Saturday, March 17, 2012
Canadian Front 2012: SUNFLOWER HOUR (2011)
After sitting through Sunflower Hour, the debut feature from Aaron Houston, it might be safe to say that it's about time for filmmakers, both commercial and independent, to retire the mockumentary. Traced back to Albert Brooks' Real Life (1979) and the many films of Christopher Guest, who transformed the style into an art form, pop culture has officially overdosed on shaky-cam, zoom-happy comic confessionals to a probing fake documentary crew. While popular TV sitcoms like "Modern Family", "The Office", and "Parks and Recreation" continue to flourish in the format, big-screen comedies seem stuck in mockumentary auto-pilot, which is the chief problem of many with Houston's film.

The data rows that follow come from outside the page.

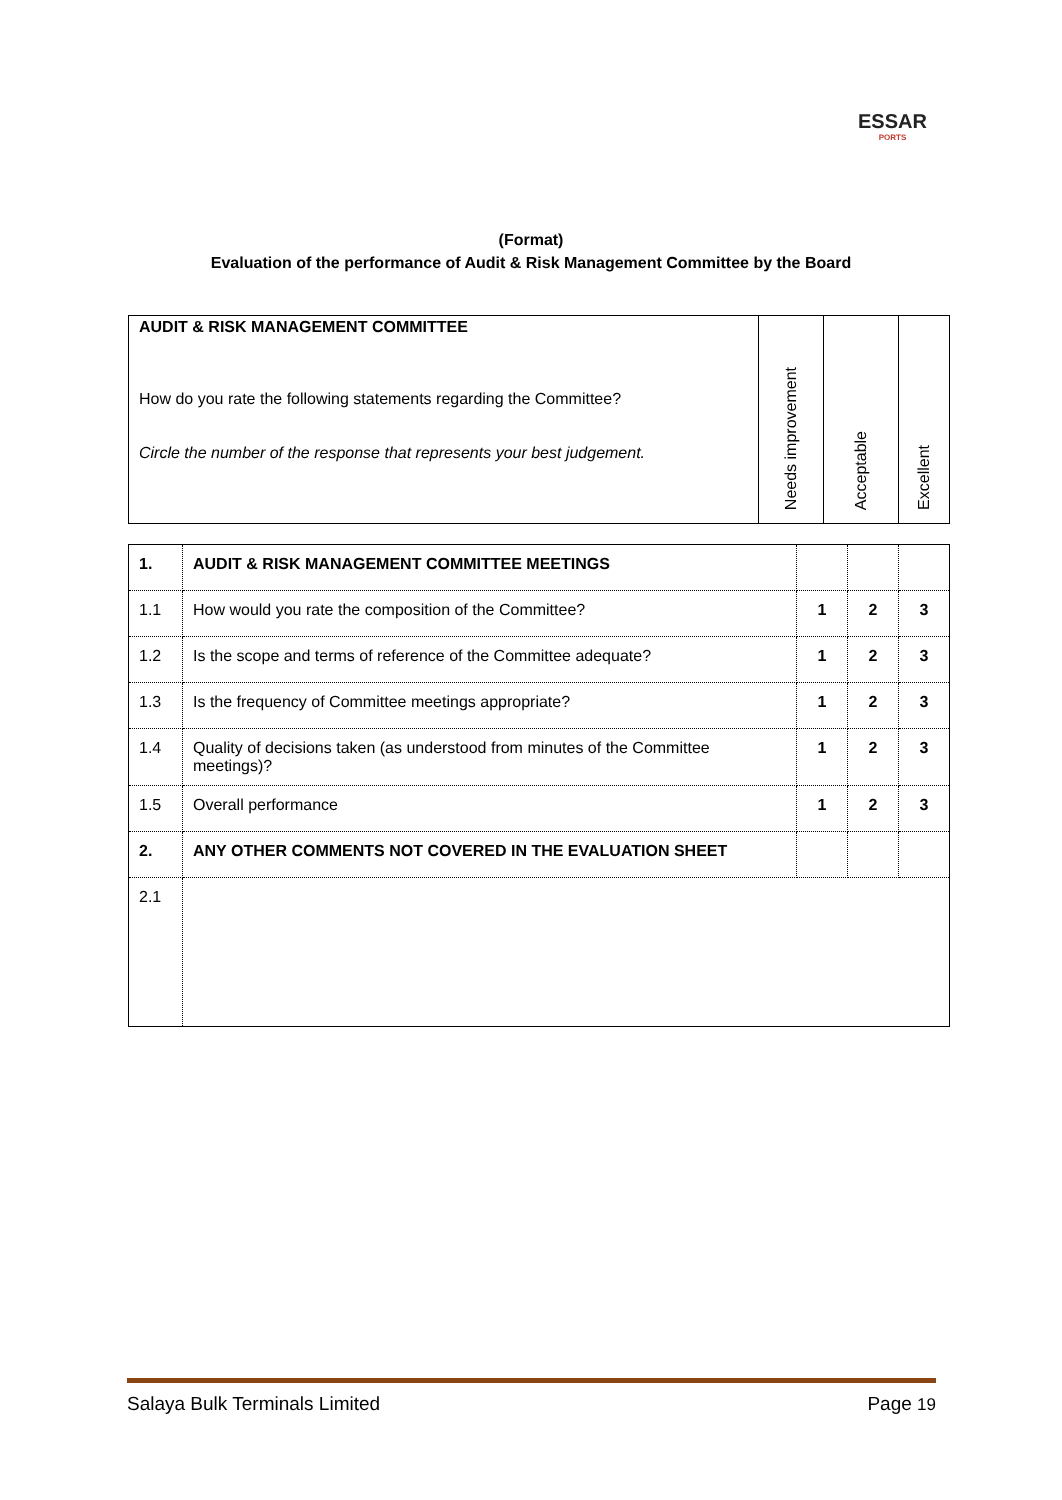ESSAR
PORTS
(Format)
Evaluation of the performance of Audit & Risk Management Committee by the Board
| AUDIT & RISK MANAGEMENT COMMITTEE How do you rate the following statements regarding the Committee? Circle the number of the response that represents your best judgement. | Needs improvement | Acceptable | Excellent |
| 1. | AUDIT & RISK MANAGEMENT COMMITTEE MEETINGS | | | |
| 1.1 | How would you rate the composition of the Committee? | 1 | 2 | 3 |
| 1.2 | Is the scope and terms of reference of the Committee adequate? | 1 | 2 | 3 |
| 1.3 | Is the frequency of Committee meetings appropriate? | 1 | 2 | 3 |
| 1.4 | Quality of decisions taken (as understood from minutes of the Committee meetings)? | 1 | 2 | 3 |
| 1.5 | Overall performance | 1 | 2 | 3 |
| 2. | ANY OTHER COMMENTS NOT COVERED IN THE EVALUATION SHEET | | | |
| 2.1 | | | | |
Salaya Bulk Terminals Limited Page 19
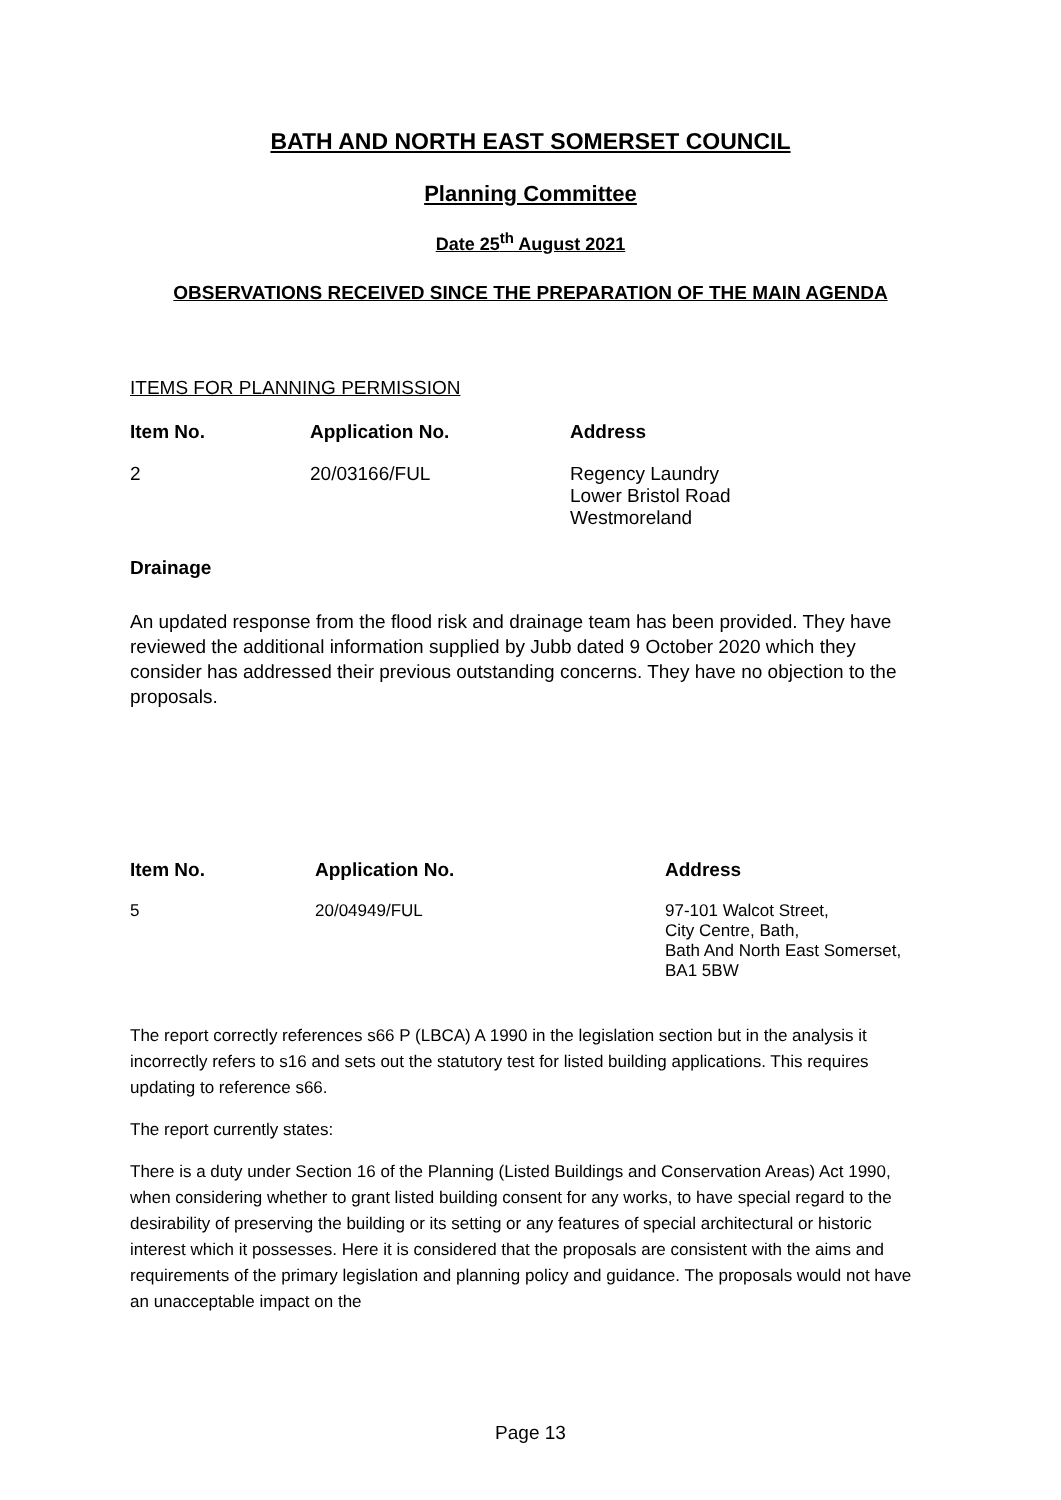BATH AND NORTH EAST SOMERSET COUNCIL
Planning Committee
Date 25<sup>th</sup> August 2021
OBSERVATIONS RECEIVED SINCE THE PREPARATION OF THE MAIN AGENDA
ITEMS FOR PLANNING PERMISSION
| Item No. | Application No. | Address |
| --- | --- | --- |
| 2 | 20/03166/FUL | Regency Laundry Lower Bristol Road Westmoreland |
Drainage
An updated response from the flood risk and drainage team has been provided. They have reviewed the additional information supplied by Jubb dated 9 October 2020 which they consider has addressed their previous outstanding concerns. They have no objection to the proposals.
| Item No. | Application No. | Address |
| --- | --- | --- |
| 5 | 20/04949/FUL | 97-101 Walcot Street, City Centre, Bath, Bath And North East Somerset, BA1 5BW |
The report correctly references s66 P (LBCA) A 1990 in the legislation section but in the analysis it incorrectly refers to s16 and sets out the statutory test for listed building applications. This requires updating to reference s66.
The report currently states:
There is a duty under Section 16 of the Planning (Listed Buildings and Conservation Areas) Act 1990, when considering whether to grant listed building consent for any works, to have special regard to the desirability of preserving the building or its setting or any features of special architectural or historic interest which it possesses. Here it is considered that the proposals are consistent with the aims and requirements of the primary legislation and planning policy and guidance. The proposals would not have an unacceptable impact on the
Page 13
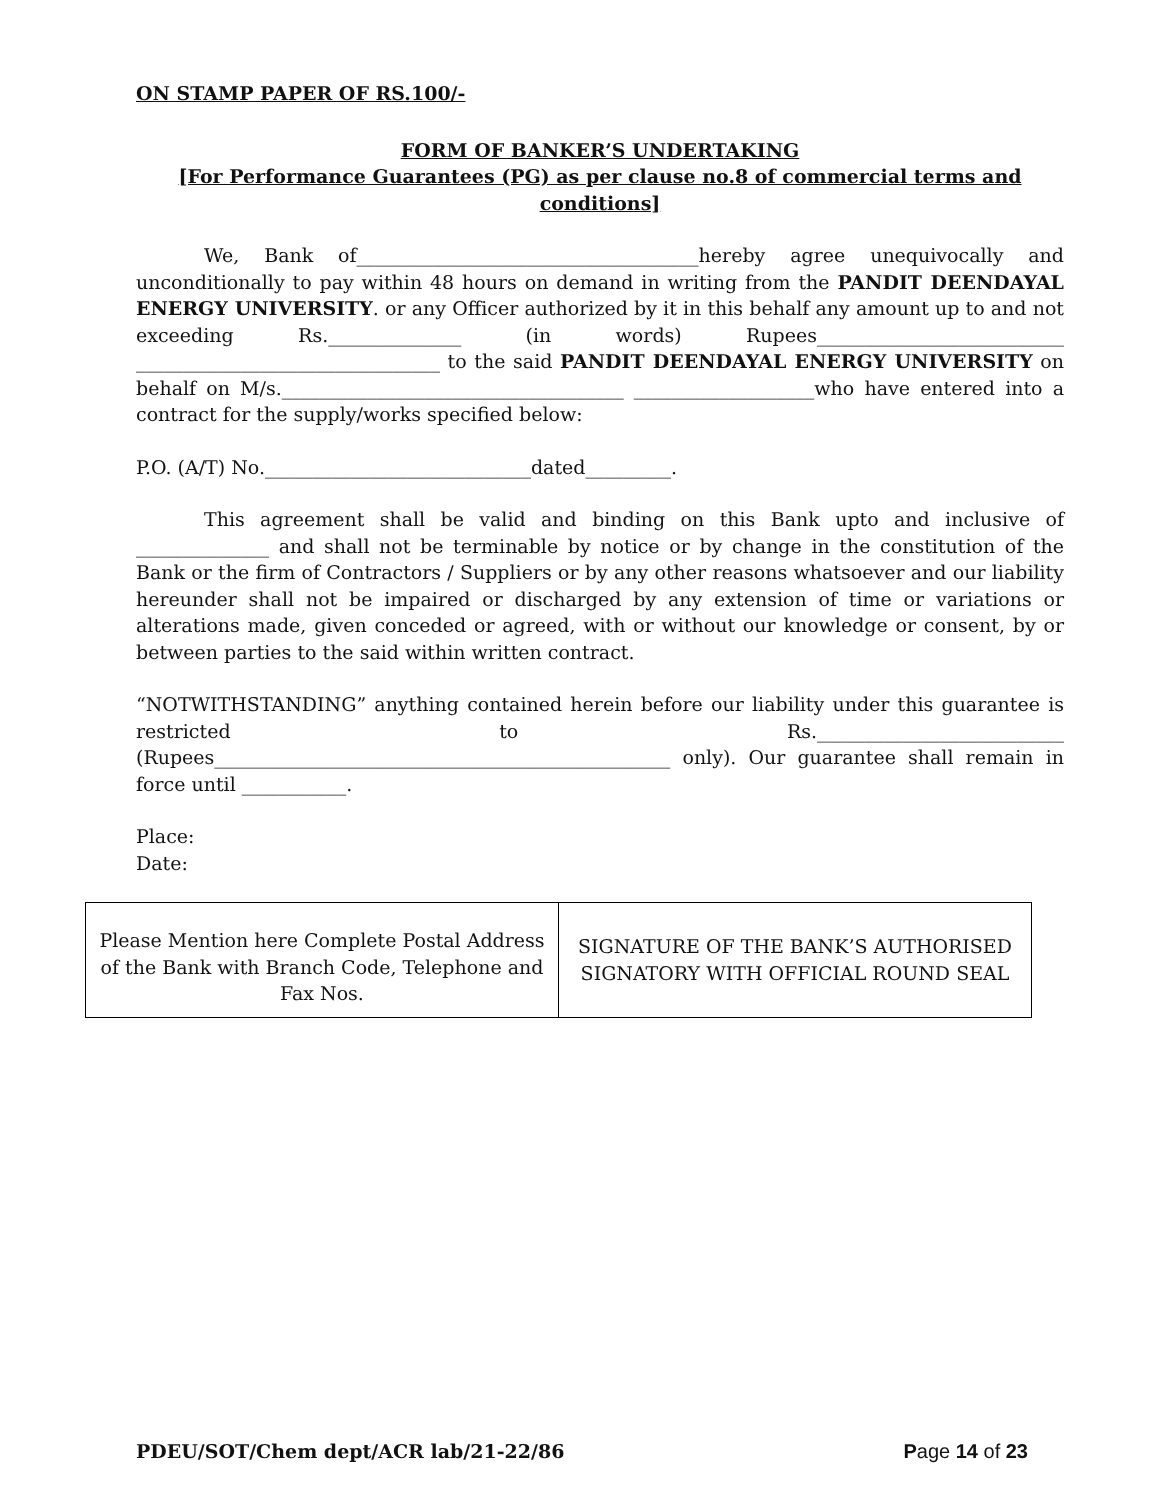ON STAMP PAPER OF RS.100/-
FORM OF BANKER’S UNDERTAKING
[For Performance Guarantees (PG) as per clause no.8 of commercial terms and conditions]
We, Bank of____________________________________hereby agree unequivocally and unconditionally to pay within 48 hours on demand in writing from the PANDIT DEENDAYAL ENERGY UNIVERSITY. or any Officer authorized by it in this behalf any amount up to and not exceeding Rs.______________ (in words) Rupees__________________________ ________________________________ to the said PANDIT DEENDAYAL ENERGY UNIVERSITY on behalf on M/s.____________________________________ ___________________who have entered into a contract for the supply/works specified below:
P.O. (A/T) No.____________________________dated_________.
This agreement shall be valid and binding on this Bank upto and inclusive of ______________ and shall not be terminable by notice or by change in the constitution of the Bank or the firm of Contractors / Suppliers or by any other reasons whatsoever and our liability hereunder shall not be impaired or discharged by any extension of time or variations or alterations made, given conceded or agreed, with or without our knowledge or consent, by or between parties to the said within written contract.
“NOTWITHSTANDING” anything contained herein before our liability under this guarantee is restricted to Rs.__________________________ (Rupees________________________________________________ only). Our guarantee shall remain in force until ___________.
Place:
Date:
| Please Mention here Complete Postal Address of the Bank with Branch Code, Telephone and Fax Nos. | SIGNATURE OF THE BANK’S AUTHORISED SIGNATORY WITH OFFICIAL ROUND SEAL |
PDEU/SOT/Chem dept/ACR lab/21-22/86 Page 14 of 23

The premise of Sunflower Hour is simple enough: a popular Canadian children's TV show, produced by a former porno mogul, is seeking a new puppeteer and a camera crew is hired to document the contest. The four finalists are made up of a closet case (Patrick Gilmore, with a permanent grin on his face) attempting to appeal to his conservative preacher father, a goth high school girl who has adopted the pseudonym Satan's Spawn (Kacey Rohl in an effective performance), an Irish loser with an unhealthy attachment to the leprechaun puppet that never leaves his hand (Ben Cotton), and a genuinely talented geek (Amitai Marmorstein) tortured by his older brothers for his less-than-hip hobby. Comic gold? Not really. One of the benefits of the mockumentary style is bringing the audience closer to the characters on-screen, as we learn about their private lives and develop attachments to them. This doesn't happen in Sunflower Hour. The film is practically bereft of likable, original characters, which wouldn't be such a hindrance if they just weren't that funny, either.
This isn't to say that Sunflower Hour isn't without its bright moments, often found in the casting. Rohl is quite good, even playing such a predictable character, and Johannah Newmarch is appropriately dry as the jaded double-penetration video star now charged with the task of recruiting a new puppeteer. Amitai Marmorstein tries really hard, and shows some promise. The most memorable element of the film, for me, is the use of plentiful KPM library music, an effective cost-cutting move; the TV show's theme song is Johnny Pearson's "Pop March", most familiar from the Russ Meyer films Cherry, Harry & Raquel (1969) and Beyond the Valley of the Dolls (1970). Thankfully the soundtrack was a pleasant distraction from the predictable shenanigans. A mere handful of outrageously hilarious moments, the best of which occurs during Gilmore's homophobic audition piece, doesn't make the entire feature worth your time.